German automaker BMW has warned that recent U.S. tariff hikes have weighed heavily on its performance, joining Volkswagen and Mercedes-Benz in reporting reduced earnings linked to new trade barriers.
BMW’s operating profit fell 16.2% year-on-year to €8.06 billion ($9.25 billion) in the first nine months, according to its latest quarterly report.
Although the decline was less severe than in the first half, when profit dropped 26.8% following U.S. tariffs on European car imports, a modest rebound in the third quarter helped offset earlier losses.
The improvement was partly due to a low comparison base from the previous year, when BMW faced high supplier costs tied to a braking-system issue.

Global deliveries grew 2.4% from January to September, driven by strong demand for electrified models. Revenue slipped 5.6% to around €100 billion, while net profit fell to €5.7 billion.
BMW’s finance chief, Walter Mertl, said the tariffs reduced the company’s automotive EBIT margin by about 1.75% points in the third quarter and are expected to trim 1.5 points for the full year. Free cash flow is now projected at around €2.5 billion, half the earlier forecast.

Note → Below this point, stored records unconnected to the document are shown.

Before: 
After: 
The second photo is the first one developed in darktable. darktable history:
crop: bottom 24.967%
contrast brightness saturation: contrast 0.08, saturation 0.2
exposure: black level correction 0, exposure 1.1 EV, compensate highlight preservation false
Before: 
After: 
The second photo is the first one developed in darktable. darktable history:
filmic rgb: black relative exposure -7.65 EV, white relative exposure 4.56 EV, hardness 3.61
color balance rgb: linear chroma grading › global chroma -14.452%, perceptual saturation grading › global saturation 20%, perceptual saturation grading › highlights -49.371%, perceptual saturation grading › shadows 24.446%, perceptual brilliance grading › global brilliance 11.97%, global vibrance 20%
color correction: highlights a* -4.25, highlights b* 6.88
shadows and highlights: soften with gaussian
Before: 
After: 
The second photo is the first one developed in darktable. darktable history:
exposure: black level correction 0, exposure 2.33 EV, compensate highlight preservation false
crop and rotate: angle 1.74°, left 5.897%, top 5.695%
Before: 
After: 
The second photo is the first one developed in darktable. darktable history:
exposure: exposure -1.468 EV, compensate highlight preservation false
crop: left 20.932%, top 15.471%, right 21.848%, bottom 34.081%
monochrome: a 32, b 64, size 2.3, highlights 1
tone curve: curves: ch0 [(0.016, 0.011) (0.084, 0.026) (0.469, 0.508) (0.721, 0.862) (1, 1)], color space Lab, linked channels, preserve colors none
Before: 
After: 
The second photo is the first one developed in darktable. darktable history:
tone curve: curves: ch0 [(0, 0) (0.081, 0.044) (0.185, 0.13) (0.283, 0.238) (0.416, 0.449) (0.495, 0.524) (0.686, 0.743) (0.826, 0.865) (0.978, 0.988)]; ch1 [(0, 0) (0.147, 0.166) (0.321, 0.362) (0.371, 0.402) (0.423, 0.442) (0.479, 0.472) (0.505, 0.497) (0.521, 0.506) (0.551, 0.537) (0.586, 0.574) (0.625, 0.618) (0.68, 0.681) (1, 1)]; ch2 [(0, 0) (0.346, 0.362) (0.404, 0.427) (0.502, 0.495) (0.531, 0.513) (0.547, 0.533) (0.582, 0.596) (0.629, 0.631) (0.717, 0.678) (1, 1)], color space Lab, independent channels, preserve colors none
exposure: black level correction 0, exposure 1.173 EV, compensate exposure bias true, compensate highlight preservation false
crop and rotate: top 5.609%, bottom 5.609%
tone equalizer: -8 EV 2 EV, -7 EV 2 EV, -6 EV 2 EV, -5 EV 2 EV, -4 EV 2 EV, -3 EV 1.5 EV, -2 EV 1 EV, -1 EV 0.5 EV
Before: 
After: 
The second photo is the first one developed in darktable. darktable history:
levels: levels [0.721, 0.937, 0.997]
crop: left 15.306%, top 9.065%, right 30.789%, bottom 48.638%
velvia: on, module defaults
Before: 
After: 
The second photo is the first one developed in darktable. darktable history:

The U.S. raised tariffs on European vehicles by 25% in April before lowering them to 15% in July after talks with the EU. Despite the reduction, Germany’s automotive industry association (VDA) described the rate as still punitive, warning of long-term damage to competitiveness.

Volkswagen also reported a sharp profit drop, with operating earnings down 58% to €5.4 billion for the first three quarters and sales in North America slipping 11%. CFO Arno Antlitz said the tariff increases and related volume losses cost the company up to €5 billion annually, adding that these effects would persist.
Mercedes-Benz, which lacks manufacturing facilities in the U.S., was hit hardest, recording a 50% fall in nine-month net profit to €3.88 billion. The company cited U.S. tariff policy and wider macroeconomic uncertainty as key factors weighing on its outlook.
The three automakers’ statements reflect mounting concern that sustained trade tensions with Washington could erode Europe’s automotive profitability and reshape global production strategies.